- Try it -
Every record below should be printed exactly as it appears.

- Dataset records -
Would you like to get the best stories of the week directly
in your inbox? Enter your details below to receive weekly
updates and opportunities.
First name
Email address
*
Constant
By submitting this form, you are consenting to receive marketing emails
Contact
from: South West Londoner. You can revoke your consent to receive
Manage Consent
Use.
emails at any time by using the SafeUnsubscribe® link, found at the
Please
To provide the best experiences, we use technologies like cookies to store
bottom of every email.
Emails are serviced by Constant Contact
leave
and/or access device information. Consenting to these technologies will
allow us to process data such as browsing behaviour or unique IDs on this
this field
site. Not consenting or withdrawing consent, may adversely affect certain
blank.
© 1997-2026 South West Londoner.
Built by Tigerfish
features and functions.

- Your response -
Would you like to get the best stories of the week directly
in your inbox? Enter your details below to receive weekly
updates and opportunities.
First name
Email address
*
Constant
By submitting this form, you are consenting to receive marketing emails
Contact
from: South West Londoner. You can revoke your consent to receive
Manage Consent
Use.
emails at any time by using the SafeUnsubscribe® link, found at the
Please
To provide the best experiences, we use technologies like cookies to store
bottom of every email.
Emails are serviced by Constant Contact
leave
and/or access device information. Consenting to these technologies will
allow us to process data such as browsing behaviour or unique IDs on this
this field
site. Not consenting or withdrawing consent, may adversely affect certain
blank.
© 1997-2026 South West Londoner.
Built by Tigerfish
features and functions.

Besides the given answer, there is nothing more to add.